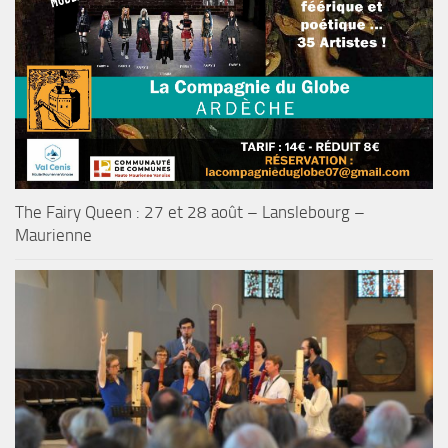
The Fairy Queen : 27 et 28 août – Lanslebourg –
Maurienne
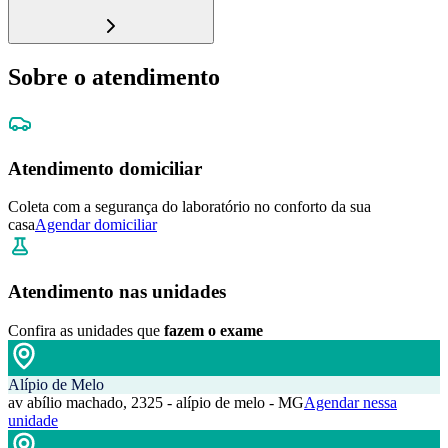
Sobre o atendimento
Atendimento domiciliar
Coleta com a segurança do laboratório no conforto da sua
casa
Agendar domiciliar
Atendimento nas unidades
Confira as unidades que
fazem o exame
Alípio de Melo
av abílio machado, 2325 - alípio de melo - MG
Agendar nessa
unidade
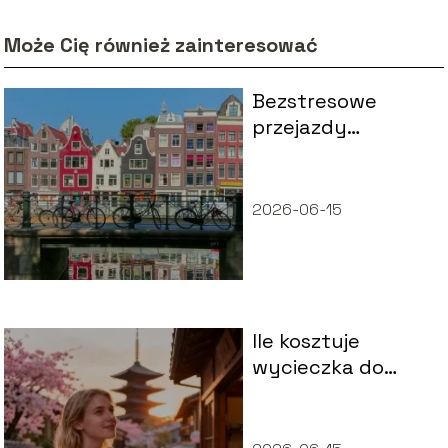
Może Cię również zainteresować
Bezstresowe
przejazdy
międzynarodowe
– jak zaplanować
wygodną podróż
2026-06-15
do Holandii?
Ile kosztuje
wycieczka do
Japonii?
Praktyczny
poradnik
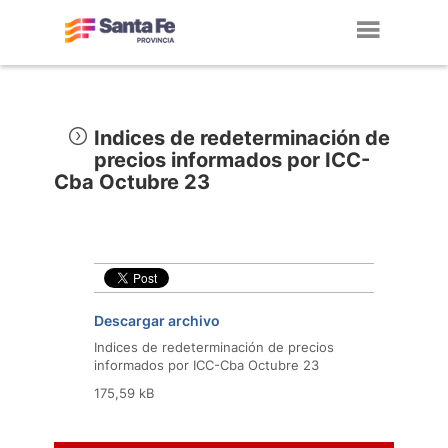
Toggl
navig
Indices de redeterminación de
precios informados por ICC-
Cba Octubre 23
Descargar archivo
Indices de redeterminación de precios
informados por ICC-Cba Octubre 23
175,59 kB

◆ ◆ ◆ ◆ ◆ ◆ ◆

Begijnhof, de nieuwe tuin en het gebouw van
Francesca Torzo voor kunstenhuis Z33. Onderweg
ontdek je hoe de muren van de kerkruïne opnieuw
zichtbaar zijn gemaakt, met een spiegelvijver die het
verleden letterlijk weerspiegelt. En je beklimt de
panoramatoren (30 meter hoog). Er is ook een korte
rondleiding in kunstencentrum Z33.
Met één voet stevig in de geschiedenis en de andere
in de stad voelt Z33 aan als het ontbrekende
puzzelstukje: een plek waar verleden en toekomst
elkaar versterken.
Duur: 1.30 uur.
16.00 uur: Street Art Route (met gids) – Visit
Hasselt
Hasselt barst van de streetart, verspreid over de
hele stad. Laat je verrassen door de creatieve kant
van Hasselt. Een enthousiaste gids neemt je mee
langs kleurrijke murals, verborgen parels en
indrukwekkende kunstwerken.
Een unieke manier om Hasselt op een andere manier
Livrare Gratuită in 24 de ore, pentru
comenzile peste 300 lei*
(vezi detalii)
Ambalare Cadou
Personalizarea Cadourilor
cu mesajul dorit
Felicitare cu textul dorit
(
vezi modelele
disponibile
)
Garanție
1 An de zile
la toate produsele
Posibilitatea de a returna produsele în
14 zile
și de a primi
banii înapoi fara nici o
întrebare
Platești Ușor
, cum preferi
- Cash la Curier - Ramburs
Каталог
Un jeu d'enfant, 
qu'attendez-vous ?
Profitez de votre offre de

◆ ◆ ◆ ◆ ◆ ◆ ◆

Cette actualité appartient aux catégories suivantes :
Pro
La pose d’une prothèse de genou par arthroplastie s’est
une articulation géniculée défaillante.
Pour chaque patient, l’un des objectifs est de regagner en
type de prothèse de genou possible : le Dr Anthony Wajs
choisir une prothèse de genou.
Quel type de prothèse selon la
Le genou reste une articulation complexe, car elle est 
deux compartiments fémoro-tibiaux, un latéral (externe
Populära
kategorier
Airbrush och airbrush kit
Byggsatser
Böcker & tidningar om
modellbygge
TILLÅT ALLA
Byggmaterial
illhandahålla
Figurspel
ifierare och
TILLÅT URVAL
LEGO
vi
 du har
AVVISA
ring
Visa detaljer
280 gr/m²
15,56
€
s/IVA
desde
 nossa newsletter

◆ ◆ ◆ ◆ ◆ ◆ ◆

Exercise aim: From the records above, transcribe exactly the lines starting at the one containing "The Fairy Queen" and ending at the one containing "Może Cię również zainteresować". Skip the pictures.

Result of the task:
The Fairy Queen : 27 et 28 août – Lanslebourg –
Maurienne
Sobre o atendimento
Atendimento domiciliar
Coleta com a segurança do laboratório no conforto da sua
casa
Agendar domiciliar
Atendimento nas unidades
Confira as unidades que
fazem o exame
Alípio de Melo
av abílio machado, 2325 - alípio de melo - MG
Agendar nessa
unidade
Może Cię również zainteresować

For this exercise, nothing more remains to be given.